明治32年(1899年)9月に甲斐新聞が創刊されると主筆として入社し、明治36年(1903年)には甲斐新聞社の社長となった。明治38年(1905年)に甲府市会議員に当選し明治38年(1905年)5月28日から大正3年(1914年)5月27日まで在任。その後も甲府市会議員として、大正7年(1918年)5月28日から昭和10年(1935年)8月26日まで在任し、昭和9年(1934年)6月8日から昭和10年(1935年)8月26日まで甲府市会議長を務めている。また、明治40年(1907年)10月には北巨摩郡選出の山梨県会議員に当選し明治44年(1911年)10月まで在任。その後、大正12年(1923年)10月には甲府市選出の山梨県会議員に当選し、昭和10年(1935年)10月まで在任、昭和2年(1927年)10月31日から昭和3年(1928年)11月21日まで山梨県会議長を務めている。

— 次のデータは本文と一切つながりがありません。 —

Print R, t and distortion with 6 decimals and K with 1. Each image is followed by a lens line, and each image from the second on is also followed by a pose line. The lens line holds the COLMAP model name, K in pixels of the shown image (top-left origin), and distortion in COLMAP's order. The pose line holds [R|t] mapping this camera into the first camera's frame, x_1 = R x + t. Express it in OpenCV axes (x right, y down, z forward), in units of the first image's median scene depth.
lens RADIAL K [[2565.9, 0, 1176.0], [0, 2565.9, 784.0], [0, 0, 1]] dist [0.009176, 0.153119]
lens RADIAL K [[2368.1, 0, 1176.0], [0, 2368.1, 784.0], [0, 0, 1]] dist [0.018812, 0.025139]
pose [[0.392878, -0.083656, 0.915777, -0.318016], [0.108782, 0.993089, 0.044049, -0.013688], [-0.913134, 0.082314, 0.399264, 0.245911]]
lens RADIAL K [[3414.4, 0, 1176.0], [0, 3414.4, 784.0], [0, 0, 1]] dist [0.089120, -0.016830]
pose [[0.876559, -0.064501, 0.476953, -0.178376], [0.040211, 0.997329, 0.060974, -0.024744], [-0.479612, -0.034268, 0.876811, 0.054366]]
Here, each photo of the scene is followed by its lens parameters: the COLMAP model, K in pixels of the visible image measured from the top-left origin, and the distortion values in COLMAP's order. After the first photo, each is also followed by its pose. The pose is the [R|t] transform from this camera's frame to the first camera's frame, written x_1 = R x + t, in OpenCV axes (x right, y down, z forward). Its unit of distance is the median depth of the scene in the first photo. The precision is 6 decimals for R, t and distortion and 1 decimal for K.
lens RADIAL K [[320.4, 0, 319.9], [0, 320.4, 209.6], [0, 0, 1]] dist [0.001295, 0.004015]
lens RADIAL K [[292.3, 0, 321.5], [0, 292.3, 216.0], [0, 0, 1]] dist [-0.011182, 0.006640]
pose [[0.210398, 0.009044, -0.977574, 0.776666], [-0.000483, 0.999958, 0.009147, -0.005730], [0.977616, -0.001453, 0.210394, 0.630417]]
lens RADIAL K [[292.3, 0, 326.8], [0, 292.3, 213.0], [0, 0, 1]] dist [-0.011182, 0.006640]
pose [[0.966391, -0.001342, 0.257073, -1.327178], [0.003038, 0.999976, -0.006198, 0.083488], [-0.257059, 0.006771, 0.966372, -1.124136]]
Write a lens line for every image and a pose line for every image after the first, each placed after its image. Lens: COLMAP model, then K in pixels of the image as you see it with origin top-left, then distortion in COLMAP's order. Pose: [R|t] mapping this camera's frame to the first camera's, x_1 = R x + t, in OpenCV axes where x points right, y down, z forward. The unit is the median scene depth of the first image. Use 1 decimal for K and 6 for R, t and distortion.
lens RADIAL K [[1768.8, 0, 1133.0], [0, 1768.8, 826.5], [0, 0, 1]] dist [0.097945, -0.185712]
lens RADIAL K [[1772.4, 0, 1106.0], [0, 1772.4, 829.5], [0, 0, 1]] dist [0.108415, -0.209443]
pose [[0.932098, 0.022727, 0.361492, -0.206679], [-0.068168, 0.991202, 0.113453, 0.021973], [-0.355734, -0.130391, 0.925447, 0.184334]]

新海栄治前市長の任期満了後、新海再選、斎木擁立の両派が激しく対立したが、新海を推す甲府革新党の方向転換により、昭和10年(1935年)8月27日の甲府市長選出市会において斎木が選出(出席議員33名中、斎木32票、無効票1票)され、同年8月27日から昭和14年(1939年)9月11日まで第16代甲府市長を務めている。また、市長退任後、昭和14年(1939年)10月の山梨県会議員補欠選挙において甲府市選出の県会議員に当選し昭和18年(1943年)まで在任した。

昭和26年(1951年)10月に山梨県政功労者、同年11月に地方自治の功労者として藍綬褒章を受章、昭和30年(1955年)4月1日には甲府市最初の名誉市民に選ばれている。甲府市は斎木の逝去に際し、名誉市民である故人の多年の功績から、昭和30年(1955年)11月5日に甲府市太田町の一蓮寺において市葬が行われている。また、昭和33年(1958年)12月1日には甲府市太田町の遊亀公園内に「甲府市名誉市民天民斎木逸造翁之碑」と題する頌徳碑が甲府市により建立されている。